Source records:
----
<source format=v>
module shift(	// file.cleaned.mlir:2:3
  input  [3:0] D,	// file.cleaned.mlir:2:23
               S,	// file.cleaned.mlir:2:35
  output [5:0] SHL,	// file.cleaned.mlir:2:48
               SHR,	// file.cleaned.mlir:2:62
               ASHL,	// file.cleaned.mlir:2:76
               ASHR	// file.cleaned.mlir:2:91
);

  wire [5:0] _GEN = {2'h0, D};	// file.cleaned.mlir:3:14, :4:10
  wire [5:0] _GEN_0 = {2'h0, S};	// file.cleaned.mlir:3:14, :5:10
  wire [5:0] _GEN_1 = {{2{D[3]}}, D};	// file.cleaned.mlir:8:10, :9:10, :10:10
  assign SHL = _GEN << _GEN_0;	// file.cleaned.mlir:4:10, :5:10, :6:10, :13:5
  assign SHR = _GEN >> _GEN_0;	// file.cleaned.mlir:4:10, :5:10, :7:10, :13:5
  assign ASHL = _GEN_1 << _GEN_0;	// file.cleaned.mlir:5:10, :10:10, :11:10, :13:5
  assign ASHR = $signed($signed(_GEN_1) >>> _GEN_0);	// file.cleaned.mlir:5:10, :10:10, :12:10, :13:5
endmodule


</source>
----
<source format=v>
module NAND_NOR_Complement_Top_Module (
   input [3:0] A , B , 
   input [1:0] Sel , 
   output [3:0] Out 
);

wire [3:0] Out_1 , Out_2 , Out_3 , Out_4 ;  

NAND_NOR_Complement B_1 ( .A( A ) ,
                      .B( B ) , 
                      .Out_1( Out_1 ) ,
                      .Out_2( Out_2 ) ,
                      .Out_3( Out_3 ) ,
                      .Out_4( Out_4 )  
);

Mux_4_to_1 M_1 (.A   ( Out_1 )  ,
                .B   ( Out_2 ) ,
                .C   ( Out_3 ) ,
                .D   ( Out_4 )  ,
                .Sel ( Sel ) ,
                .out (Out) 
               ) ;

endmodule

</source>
----
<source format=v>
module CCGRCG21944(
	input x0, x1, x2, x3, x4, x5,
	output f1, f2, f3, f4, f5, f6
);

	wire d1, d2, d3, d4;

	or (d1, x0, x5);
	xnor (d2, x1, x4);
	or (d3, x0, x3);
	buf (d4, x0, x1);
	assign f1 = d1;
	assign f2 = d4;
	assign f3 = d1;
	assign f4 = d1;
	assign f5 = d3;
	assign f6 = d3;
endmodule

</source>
----
Work instructions ▸
The response consists of the lines above that contain "assign".

Solution for this task ▸
  assign SHL = _GEN << _GEN_0;	// file.cleaned.mlir:4:10, :5:10, :6:10, :13:5
  assign SHR = _GEN >> _GEN_0;	// file.cleaned.mlir:4:10, :5:10, :7:10, :13:5
  assign ASHL = _GEN_1 << _GEN_0;	// file.cleaned.mlir:5:10, :10:10, :11:10, :13:5
  assign ASHR = $signed($signed(_GEN_1) >>> _GEN_0);	// file.cleaned.mlir:5:10, :10:10, :12:10, :13:5
	assign f1 = d1;
	assign f2 = d4;
	assign f3 = d1;
	assign f4 = d1;
	assign f5 = d3;
	assign f6 = d3;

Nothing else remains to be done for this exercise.